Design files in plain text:
_____

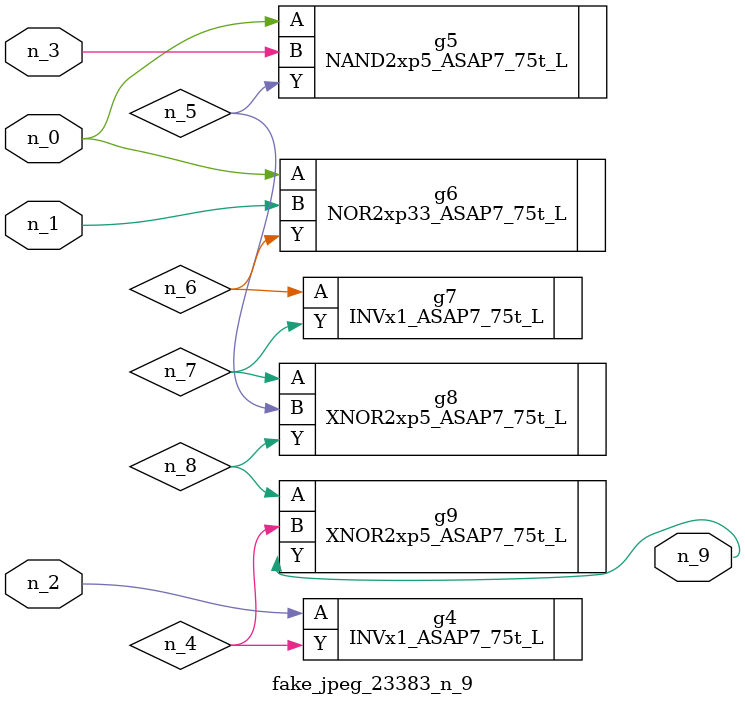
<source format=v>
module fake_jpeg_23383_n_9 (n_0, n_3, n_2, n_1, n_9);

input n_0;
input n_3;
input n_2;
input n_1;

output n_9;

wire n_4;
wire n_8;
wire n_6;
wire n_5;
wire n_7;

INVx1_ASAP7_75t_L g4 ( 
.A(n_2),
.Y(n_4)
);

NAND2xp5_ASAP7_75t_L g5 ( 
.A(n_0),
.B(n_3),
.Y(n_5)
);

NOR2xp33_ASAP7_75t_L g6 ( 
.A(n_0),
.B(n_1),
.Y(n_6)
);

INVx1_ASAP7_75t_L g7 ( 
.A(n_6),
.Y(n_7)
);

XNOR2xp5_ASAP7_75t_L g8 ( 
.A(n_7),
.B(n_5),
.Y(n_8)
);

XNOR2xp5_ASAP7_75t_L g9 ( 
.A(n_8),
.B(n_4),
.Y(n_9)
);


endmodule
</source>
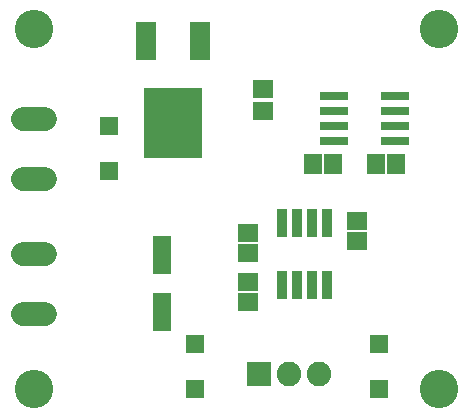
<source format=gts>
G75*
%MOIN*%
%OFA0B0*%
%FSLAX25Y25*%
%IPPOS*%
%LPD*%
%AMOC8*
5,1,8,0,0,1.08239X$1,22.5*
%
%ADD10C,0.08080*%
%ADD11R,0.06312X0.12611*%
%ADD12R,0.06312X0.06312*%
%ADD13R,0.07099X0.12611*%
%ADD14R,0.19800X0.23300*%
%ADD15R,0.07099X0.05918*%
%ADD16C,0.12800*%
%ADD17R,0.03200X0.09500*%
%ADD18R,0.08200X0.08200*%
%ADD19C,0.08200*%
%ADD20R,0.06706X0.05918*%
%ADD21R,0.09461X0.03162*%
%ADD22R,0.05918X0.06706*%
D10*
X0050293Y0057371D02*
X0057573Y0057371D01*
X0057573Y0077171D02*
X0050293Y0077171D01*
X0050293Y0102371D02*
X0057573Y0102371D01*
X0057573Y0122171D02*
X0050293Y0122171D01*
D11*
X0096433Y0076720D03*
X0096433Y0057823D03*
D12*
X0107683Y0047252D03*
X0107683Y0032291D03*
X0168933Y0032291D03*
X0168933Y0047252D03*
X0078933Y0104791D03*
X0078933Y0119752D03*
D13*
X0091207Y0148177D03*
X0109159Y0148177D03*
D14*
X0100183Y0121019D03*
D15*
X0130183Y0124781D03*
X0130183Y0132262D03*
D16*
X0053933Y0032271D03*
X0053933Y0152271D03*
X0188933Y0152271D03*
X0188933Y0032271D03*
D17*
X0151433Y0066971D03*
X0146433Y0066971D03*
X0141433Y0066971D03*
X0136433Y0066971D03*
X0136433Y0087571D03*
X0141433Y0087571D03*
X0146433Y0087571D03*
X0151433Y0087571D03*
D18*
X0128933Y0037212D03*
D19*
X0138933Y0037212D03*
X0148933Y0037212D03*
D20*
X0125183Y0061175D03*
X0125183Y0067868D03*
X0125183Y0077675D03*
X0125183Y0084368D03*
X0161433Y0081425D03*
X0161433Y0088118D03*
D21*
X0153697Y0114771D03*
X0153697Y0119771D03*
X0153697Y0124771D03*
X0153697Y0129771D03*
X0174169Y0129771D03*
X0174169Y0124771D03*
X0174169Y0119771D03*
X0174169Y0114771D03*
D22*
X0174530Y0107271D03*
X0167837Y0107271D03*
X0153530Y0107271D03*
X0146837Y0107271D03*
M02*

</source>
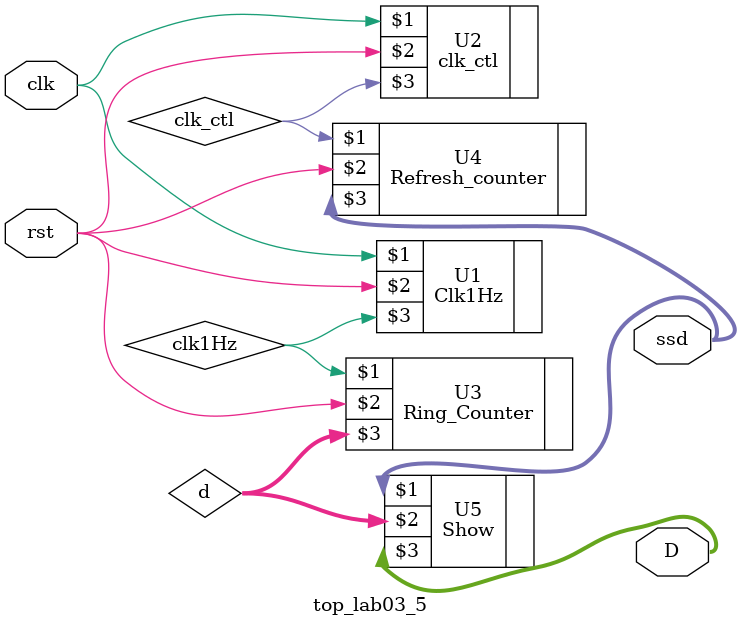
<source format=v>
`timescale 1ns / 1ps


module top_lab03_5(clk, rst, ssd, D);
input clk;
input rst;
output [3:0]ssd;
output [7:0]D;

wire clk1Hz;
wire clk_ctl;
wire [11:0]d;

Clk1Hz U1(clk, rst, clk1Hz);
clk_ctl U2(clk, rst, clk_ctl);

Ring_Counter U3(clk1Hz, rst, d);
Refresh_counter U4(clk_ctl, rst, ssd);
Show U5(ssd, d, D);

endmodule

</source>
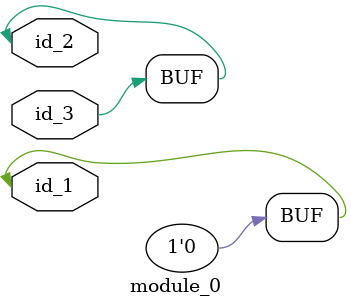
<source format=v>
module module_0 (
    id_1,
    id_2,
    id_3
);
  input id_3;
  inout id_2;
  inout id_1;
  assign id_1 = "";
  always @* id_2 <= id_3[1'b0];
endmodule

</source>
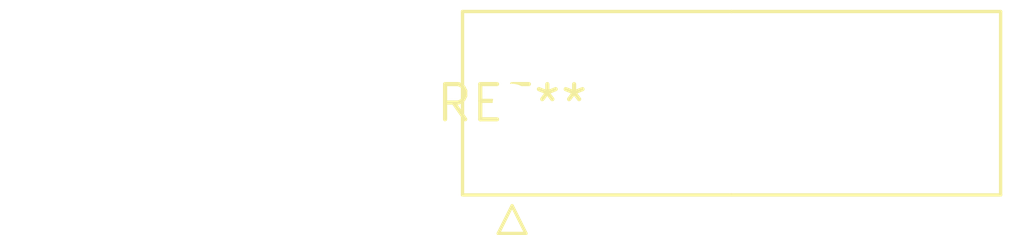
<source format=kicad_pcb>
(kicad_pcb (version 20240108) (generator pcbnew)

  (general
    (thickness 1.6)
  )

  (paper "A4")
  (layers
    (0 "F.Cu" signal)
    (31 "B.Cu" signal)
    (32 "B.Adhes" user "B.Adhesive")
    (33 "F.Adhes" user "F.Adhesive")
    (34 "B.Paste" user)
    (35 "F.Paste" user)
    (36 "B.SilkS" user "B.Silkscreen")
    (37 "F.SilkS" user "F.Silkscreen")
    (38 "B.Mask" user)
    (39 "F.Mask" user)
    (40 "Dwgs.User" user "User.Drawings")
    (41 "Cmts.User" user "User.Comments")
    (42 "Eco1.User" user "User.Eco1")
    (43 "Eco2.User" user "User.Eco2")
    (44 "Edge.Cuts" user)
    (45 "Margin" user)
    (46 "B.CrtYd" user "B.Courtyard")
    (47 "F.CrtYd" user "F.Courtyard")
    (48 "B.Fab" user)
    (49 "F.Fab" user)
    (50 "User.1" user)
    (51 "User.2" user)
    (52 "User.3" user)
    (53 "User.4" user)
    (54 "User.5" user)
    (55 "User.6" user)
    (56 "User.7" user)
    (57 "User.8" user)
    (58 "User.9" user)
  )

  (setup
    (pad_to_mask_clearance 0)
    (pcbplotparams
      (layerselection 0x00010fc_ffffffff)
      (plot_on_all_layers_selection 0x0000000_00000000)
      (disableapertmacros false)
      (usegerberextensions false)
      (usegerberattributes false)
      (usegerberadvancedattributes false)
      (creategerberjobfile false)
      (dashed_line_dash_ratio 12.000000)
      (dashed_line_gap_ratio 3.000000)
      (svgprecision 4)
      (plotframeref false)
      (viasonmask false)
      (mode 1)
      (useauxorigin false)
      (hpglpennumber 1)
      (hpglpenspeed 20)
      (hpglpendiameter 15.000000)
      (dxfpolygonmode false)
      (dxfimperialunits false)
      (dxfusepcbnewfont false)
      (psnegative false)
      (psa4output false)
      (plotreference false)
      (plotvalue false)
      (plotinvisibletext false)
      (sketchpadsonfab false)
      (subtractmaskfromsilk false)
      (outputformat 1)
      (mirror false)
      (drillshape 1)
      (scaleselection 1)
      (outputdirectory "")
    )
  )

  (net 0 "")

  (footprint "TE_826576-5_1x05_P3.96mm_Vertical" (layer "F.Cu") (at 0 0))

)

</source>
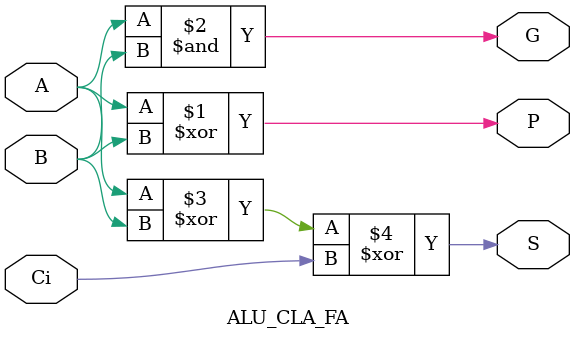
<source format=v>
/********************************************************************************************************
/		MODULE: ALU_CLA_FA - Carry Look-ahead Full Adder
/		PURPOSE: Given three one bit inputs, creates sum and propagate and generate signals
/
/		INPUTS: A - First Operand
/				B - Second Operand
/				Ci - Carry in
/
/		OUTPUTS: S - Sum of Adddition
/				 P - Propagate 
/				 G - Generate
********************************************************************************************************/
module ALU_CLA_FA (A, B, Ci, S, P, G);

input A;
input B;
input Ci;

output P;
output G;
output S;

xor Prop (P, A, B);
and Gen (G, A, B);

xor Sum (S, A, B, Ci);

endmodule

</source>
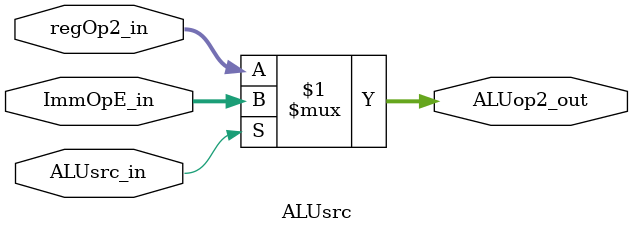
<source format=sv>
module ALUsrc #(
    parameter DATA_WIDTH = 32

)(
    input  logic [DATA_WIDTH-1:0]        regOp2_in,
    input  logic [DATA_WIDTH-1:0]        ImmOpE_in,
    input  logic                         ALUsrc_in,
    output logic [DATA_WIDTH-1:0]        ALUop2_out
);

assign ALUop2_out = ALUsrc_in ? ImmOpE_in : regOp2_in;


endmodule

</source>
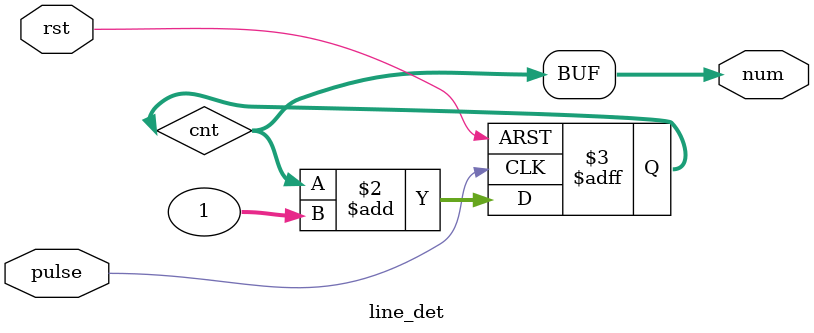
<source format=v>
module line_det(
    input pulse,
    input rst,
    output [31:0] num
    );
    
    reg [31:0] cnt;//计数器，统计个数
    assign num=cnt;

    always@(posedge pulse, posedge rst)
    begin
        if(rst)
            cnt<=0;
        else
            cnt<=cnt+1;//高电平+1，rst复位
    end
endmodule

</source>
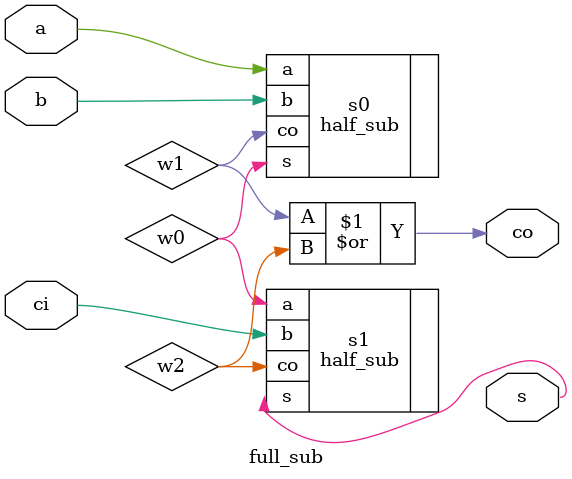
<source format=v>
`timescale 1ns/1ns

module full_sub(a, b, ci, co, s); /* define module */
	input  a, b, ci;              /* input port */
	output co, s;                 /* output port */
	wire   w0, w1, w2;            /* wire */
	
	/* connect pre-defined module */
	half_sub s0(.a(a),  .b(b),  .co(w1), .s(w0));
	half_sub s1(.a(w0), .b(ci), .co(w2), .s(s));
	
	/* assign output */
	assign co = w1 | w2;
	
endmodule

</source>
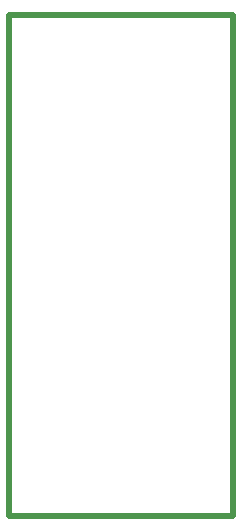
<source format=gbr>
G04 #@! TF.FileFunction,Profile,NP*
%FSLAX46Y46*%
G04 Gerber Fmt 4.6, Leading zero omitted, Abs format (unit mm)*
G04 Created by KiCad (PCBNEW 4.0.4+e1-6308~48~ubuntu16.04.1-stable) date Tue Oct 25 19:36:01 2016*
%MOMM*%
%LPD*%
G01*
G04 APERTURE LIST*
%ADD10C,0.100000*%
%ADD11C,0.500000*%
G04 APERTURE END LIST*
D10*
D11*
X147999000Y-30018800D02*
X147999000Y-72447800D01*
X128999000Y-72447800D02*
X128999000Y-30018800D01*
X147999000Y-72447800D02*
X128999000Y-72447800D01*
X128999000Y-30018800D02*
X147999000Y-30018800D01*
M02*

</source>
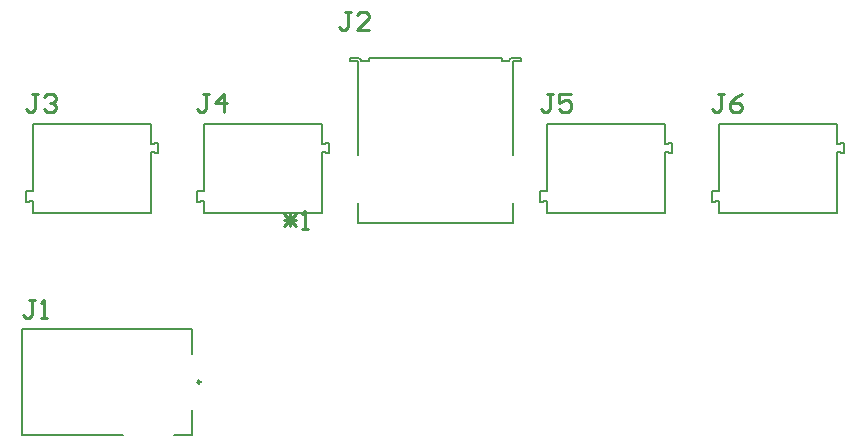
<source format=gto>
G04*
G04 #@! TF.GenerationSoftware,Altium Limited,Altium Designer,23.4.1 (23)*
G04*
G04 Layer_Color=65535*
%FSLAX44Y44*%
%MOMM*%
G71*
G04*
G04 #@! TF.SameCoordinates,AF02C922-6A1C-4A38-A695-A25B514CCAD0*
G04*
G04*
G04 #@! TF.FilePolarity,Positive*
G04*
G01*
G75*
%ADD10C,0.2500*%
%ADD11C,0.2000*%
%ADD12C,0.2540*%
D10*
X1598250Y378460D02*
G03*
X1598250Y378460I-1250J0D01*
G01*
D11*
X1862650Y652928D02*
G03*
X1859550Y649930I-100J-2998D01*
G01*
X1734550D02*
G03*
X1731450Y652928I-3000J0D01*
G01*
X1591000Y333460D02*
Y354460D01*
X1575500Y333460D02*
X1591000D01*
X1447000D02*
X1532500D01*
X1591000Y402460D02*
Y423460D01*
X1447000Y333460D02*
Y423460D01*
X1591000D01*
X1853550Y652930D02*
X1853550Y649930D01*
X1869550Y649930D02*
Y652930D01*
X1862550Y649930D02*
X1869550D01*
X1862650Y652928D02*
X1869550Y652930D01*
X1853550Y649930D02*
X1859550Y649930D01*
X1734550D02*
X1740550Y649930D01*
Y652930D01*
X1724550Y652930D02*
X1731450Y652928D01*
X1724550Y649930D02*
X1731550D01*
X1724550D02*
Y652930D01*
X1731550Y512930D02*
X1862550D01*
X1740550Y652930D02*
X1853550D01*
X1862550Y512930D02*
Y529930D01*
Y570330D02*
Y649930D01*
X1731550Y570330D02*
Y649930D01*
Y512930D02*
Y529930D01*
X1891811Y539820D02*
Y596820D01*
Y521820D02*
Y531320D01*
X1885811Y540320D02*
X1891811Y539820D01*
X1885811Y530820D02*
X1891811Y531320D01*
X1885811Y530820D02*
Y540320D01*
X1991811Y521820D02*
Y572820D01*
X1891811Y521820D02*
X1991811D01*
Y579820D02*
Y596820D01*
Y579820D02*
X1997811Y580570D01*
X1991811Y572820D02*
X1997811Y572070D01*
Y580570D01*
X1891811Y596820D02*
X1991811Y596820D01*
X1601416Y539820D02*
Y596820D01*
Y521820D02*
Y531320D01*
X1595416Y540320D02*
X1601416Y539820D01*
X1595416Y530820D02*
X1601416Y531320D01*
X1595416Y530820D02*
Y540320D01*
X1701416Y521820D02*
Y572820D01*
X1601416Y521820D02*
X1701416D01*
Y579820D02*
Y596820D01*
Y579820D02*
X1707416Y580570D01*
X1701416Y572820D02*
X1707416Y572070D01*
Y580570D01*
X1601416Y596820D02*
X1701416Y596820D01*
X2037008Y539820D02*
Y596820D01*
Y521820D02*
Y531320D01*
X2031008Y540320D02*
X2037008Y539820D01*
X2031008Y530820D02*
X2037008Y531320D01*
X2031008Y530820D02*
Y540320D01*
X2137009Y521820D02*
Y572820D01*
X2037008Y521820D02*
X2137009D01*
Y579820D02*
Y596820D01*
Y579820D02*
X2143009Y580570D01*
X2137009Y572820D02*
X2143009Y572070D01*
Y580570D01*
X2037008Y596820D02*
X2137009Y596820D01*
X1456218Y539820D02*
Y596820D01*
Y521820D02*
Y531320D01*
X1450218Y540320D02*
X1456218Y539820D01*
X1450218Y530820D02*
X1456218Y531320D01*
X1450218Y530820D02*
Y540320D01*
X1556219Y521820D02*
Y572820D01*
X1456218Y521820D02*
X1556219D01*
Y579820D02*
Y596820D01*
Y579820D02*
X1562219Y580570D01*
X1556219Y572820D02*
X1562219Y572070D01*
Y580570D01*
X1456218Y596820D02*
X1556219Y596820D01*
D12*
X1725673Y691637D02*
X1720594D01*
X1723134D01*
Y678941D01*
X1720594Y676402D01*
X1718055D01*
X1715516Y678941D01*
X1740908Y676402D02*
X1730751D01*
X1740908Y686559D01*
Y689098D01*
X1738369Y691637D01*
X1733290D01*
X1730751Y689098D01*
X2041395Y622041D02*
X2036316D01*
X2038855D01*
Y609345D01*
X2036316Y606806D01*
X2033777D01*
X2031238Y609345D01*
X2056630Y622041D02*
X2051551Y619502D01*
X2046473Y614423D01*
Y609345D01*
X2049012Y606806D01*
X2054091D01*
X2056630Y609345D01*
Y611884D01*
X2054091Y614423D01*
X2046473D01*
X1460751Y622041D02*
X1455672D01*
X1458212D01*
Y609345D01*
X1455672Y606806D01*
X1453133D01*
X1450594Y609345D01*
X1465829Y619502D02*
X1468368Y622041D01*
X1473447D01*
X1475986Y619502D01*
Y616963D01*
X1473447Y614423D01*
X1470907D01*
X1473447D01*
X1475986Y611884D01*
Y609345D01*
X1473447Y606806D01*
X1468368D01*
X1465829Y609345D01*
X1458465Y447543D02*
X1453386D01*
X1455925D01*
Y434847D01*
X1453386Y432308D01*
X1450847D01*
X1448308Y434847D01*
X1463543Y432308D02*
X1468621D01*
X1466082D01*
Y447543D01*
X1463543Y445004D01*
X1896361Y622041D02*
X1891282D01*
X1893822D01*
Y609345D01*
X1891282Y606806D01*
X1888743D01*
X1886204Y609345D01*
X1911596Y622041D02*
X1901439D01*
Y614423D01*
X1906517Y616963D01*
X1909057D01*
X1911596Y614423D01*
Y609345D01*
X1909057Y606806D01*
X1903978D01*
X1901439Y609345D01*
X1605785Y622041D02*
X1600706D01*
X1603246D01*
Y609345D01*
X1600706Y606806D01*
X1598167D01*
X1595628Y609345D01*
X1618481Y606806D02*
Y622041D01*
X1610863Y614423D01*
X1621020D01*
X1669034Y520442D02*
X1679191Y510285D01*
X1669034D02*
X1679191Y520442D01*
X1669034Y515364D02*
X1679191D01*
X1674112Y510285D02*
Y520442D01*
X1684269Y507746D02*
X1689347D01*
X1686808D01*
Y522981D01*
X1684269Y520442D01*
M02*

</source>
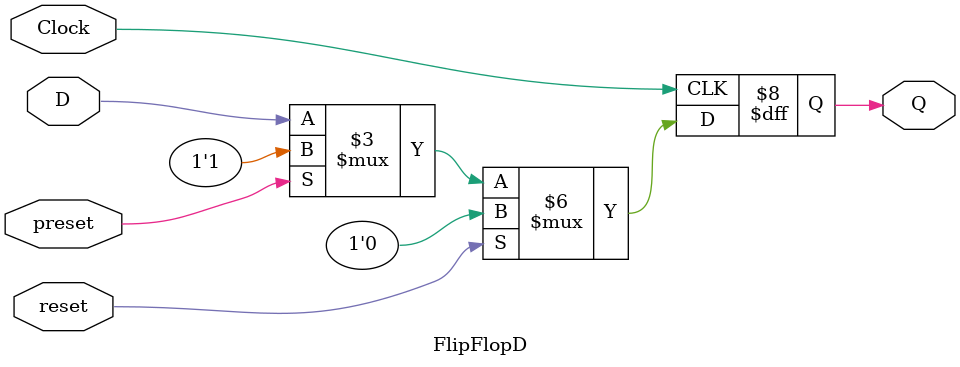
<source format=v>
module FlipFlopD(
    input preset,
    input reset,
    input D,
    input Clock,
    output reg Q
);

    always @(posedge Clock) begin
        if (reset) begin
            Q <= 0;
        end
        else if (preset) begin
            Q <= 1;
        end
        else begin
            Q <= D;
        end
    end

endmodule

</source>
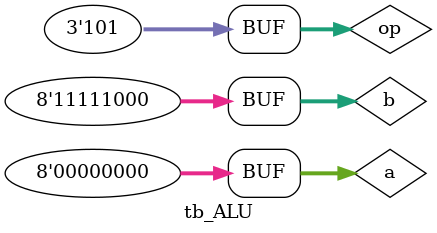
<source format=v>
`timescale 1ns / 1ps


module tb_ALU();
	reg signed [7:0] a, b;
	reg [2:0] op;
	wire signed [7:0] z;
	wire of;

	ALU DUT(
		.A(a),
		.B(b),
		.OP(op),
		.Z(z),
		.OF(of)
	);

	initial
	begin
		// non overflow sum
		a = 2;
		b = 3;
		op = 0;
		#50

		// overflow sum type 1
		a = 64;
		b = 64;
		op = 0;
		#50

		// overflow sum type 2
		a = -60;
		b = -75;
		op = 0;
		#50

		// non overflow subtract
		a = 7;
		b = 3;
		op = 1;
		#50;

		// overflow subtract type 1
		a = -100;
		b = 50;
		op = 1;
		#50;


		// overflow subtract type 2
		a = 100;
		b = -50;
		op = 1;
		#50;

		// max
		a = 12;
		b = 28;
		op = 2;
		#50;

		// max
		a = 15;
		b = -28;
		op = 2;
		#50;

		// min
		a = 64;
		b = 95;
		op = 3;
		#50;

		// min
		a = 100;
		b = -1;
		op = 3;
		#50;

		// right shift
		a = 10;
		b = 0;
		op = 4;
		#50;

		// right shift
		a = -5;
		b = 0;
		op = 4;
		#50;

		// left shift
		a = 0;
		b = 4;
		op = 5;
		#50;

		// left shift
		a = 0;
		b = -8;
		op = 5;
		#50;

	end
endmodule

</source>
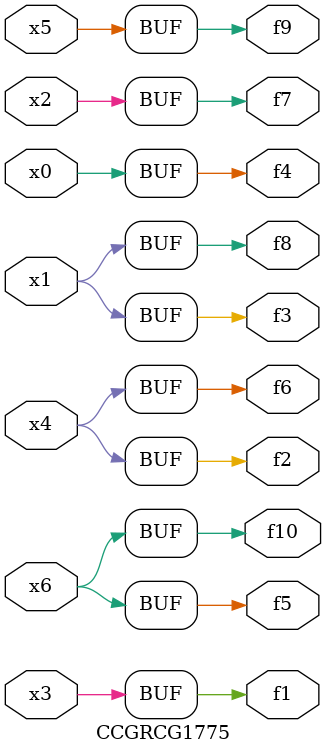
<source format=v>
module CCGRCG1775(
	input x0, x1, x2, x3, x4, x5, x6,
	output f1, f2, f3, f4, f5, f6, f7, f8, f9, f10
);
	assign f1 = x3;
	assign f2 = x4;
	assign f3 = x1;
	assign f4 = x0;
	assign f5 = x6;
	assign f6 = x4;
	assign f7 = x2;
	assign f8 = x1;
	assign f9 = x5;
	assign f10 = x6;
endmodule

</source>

_____

What is being asked:
Within the data, how many lines hold "always"? Respond with only the number.

Finished exercise:
3